-- DATA SUPPLIED --

*** Block opens ***

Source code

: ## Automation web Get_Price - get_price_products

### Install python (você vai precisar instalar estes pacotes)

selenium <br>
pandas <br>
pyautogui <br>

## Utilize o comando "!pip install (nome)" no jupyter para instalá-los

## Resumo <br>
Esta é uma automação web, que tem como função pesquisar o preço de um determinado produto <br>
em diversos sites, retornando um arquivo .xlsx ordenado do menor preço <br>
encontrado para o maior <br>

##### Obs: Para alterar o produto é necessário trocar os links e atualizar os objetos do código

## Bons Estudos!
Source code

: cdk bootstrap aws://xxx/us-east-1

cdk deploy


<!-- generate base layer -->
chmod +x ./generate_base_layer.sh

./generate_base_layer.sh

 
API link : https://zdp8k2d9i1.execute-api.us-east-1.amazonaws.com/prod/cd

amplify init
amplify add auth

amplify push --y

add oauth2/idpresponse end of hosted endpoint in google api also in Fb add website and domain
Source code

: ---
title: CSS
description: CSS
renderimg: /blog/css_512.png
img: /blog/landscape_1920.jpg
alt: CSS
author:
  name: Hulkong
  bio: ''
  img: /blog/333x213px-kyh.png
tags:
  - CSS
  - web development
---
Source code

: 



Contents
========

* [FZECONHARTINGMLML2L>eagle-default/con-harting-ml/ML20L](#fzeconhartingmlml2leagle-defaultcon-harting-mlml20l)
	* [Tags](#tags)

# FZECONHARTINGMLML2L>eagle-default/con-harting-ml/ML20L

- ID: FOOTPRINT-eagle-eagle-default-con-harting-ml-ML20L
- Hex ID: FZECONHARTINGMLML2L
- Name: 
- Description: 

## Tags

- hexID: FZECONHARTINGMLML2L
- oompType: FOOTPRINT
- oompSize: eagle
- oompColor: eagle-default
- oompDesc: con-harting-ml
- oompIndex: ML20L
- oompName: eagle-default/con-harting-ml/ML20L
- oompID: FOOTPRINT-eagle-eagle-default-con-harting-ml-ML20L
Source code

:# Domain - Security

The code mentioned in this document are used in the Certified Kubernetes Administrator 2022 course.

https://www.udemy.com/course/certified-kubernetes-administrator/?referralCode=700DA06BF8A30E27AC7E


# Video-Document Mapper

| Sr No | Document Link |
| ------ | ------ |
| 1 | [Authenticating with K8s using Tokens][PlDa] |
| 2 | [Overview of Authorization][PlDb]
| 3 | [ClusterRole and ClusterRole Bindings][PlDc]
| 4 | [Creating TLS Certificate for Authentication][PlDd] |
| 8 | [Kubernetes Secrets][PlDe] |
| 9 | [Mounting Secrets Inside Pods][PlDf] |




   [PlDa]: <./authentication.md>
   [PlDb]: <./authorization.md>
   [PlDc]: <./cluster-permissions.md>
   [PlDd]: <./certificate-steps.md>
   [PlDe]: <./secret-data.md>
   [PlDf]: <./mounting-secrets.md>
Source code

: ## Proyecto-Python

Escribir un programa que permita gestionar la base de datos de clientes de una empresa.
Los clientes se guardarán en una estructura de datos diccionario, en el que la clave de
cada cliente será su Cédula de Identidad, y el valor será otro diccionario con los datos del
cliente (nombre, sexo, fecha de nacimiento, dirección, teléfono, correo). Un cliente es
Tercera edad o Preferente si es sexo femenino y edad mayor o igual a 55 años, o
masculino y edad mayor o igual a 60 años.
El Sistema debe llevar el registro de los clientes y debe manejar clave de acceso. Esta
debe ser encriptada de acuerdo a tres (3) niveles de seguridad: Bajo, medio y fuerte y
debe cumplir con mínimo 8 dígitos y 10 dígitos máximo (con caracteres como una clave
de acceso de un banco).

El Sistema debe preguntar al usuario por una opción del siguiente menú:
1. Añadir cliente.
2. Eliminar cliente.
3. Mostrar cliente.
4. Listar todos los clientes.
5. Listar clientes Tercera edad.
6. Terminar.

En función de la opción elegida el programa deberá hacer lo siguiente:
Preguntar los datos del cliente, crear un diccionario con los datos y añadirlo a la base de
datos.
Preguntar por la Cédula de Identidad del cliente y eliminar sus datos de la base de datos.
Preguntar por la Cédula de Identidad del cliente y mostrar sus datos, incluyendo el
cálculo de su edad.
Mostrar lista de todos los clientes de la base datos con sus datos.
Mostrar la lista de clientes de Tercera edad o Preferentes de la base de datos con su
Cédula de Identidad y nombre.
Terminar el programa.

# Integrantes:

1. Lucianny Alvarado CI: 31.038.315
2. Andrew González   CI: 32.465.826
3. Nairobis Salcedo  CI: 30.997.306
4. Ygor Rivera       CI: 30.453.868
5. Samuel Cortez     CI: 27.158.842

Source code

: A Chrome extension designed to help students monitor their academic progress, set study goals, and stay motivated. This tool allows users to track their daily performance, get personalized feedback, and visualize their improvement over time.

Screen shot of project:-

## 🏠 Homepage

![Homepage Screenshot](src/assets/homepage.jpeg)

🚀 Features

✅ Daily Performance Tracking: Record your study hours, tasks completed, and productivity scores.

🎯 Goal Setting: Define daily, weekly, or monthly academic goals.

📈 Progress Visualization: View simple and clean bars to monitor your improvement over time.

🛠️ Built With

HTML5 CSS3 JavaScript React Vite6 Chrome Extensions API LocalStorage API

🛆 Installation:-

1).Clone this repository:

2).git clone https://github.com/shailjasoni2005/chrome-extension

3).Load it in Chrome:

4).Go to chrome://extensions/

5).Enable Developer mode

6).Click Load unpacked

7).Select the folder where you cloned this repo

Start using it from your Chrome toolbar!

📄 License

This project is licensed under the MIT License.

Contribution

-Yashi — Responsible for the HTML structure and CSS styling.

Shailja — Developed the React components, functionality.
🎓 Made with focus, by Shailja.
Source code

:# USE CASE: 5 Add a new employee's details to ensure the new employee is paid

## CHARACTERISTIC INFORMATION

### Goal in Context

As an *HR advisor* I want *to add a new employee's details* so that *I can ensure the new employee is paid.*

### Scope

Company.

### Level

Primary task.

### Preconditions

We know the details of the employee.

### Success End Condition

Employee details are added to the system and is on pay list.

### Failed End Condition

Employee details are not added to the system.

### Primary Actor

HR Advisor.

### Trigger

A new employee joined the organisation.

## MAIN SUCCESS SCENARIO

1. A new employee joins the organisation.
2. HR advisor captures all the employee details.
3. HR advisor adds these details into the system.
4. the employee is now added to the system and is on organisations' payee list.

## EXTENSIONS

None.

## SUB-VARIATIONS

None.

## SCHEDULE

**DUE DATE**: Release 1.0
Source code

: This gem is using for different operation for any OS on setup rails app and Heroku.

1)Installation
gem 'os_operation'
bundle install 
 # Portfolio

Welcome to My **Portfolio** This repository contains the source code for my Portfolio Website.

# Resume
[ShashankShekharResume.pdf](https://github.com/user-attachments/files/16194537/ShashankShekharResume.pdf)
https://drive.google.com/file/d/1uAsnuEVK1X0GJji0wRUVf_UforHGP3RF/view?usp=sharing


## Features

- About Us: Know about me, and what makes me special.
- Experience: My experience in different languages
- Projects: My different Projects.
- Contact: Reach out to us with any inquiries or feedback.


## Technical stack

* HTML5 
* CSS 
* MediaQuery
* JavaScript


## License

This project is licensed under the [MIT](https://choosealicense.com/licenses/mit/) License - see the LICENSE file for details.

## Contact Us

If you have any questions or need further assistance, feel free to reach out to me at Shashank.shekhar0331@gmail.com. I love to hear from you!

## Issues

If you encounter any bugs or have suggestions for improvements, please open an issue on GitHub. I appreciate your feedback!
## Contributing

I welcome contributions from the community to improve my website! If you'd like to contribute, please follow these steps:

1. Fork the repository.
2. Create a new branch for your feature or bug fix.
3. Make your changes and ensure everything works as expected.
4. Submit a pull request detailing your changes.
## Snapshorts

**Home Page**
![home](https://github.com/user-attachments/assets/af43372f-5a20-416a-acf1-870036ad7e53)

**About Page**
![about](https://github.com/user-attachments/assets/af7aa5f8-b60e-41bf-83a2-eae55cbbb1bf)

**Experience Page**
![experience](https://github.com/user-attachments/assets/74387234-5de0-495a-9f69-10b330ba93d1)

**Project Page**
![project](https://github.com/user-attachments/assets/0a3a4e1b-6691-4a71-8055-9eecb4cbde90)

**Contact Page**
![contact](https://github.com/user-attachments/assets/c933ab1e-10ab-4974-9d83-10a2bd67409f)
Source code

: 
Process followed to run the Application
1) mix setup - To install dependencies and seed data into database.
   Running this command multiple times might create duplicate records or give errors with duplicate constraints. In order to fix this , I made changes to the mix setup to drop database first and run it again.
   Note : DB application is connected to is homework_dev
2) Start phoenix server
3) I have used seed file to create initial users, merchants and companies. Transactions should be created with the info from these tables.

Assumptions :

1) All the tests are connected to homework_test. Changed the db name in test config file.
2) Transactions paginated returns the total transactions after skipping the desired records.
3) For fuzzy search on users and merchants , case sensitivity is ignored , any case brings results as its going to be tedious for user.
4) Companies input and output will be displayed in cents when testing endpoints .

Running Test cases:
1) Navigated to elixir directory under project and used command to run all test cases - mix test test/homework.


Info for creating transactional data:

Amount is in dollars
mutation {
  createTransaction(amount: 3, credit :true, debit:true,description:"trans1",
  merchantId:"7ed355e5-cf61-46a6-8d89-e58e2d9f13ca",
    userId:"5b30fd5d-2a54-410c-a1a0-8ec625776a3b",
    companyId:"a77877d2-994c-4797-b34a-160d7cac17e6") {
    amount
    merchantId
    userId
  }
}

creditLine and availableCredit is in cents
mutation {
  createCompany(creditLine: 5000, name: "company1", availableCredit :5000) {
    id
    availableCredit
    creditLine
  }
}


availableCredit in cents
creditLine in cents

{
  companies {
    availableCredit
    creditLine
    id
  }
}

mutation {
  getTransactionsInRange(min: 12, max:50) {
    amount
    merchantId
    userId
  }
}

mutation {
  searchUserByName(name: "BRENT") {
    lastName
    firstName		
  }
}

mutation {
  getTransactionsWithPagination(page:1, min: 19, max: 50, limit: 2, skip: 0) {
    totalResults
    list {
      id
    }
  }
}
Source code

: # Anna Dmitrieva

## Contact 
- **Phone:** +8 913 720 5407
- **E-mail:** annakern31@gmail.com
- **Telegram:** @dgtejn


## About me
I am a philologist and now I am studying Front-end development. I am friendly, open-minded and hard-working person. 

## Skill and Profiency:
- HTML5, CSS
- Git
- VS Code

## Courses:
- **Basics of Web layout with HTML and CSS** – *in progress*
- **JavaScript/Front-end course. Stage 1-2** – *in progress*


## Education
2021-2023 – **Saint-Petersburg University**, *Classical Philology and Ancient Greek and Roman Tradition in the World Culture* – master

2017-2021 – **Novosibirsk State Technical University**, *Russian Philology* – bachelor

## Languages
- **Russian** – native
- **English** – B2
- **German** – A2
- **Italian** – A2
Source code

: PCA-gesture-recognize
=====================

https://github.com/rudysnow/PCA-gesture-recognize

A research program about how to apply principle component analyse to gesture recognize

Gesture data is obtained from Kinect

*** Block closes ***

-- EXERCISE --
In the listing above, find the line with "2) Start phoenix server" and the line with "Info for creating"; set down exactly those two lines and every line between them, nothing more.

-- SOLUTION TO THIS PROBLEM --
2) Start phoenix server
3) I have used seed file to create initial users, merchants and companies. Transactions should be created with the info from these tables.

Assumptions :

1) All the tests are connected to homework_test. Changed the db name in test config file.
2) Transactions paginated returns the total transactions after skipping the desired records.
3) For fuzzy search on users and merchants , case sensitivity is ignored , any case brings results as its going to be tedious for user.
4) Companies input and output will be displayed in cents when testing endpoints .

Running Test cases:
1) Navigated to elixir directory under project and used command to run all test cases - mix test test/homework.


Info for creating transactional data:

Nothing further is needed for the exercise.